* Estratto *
▬▬▬▬▬▬
OMELIA DELLA MESSA CRISMALE
Basilica Cattedrale, 12 Aprile 2006
Sorelle e fratelli miei nella consacrazione battesimale, cari fratelli nel Sacramento del Presbiterato, carissimo Vescovo Vasco Giuseppe, amico e padre di questa Chiesa Volterrana unitamente al Vescovo Ovidio, forzatamente assente da questa celebrazione per motivi di salute, eccoci ancora raccolti in questa Eucaristia dei Santi Oli che rivela la natura sacramentale della Chiesa e motiva la nostra fraternità presbiterale.
In forza di questa fraternità desidero rivolgere il mio saluto e quello dell’intera Chiesa Volterrana a quanti ricordano in questo anno una significativa ricorrenza della propria Ordinazione Sacerdotale. Ricordo, primo tra tutti, S. E. Mons. Ovidio Lari, nel 65° anniversario di Sacerdozio e, subito dopo, Mons. Francesco Magni che celebra il 60°, don Giuliano Giovannini che ricorda il 25° di Ordinazione e, finalmente, don Michele Meoli che da un anno ha iniziato il suo servizio ministeriale.
Ad essi uniamo il ricordo fraterno di S. E. Mons. Mario Meini che vive quest’anno il 10° anniversario della Consacrazione Episcopale. Nell’arco di queste ricorrenze, che vanno dal 1° al 65° ed oltre, tutti ci siamo, e tutti portiamo qui davanti al Signore la fatica gioiosa e consolata di essere i Suoi servi, gli operai nella vigna, cadenzati nelle diverse ore della nostra giornata.
▬▬▬▬▬▬
* Dati forniti *

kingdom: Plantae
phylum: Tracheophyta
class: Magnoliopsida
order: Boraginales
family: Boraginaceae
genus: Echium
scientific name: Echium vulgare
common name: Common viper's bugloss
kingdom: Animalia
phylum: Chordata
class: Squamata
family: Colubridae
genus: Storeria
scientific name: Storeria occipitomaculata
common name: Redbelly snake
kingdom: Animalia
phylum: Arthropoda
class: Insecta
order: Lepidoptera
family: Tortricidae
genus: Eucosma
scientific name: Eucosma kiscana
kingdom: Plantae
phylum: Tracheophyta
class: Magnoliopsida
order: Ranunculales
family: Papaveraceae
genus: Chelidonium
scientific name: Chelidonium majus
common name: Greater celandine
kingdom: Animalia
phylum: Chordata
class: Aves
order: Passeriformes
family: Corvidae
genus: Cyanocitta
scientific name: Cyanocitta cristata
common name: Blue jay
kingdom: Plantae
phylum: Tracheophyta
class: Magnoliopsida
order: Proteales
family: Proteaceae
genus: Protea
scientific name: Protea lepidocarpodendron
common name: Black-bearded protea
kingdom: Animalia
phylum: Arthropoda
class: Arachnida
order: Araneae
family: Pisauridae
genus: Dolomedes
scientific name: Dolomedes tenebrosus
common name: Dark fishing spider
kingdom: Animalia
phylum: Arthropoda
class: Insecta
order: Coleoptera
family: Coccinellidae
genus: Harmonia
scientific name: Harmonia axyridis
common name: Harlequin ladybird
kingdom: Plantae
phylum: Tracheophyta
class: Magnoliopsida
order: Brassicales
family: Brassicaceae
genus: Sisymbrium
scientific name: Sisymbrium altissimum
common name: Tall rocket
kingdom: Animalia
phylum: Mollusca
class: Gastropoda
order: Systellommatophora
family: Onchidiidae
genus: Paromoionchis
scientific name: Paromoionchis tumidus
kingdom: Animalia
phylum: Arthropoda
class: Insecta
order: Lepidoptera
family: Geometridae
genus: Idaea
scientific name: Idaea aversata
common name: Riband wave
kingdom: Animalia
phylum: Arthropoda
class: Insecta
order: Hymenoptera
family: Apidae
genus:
▬▬▬▬▬▬
* Consegna *
Spiega in una o due frasi perché nell'omelia si rivolge un saluto a chi ricorda quest'anno un anniversario della propria ordinazione sacerdotale. Le righe qui non hanno alcun ruolo.

* Risposta *
Il saluto nasce dalla fraternità presbiterale. L'omelia lo rivolge «in forza di questa fraternità», quella che, come detto subito prima, l'Eucaristia dei Santi Oli motiva.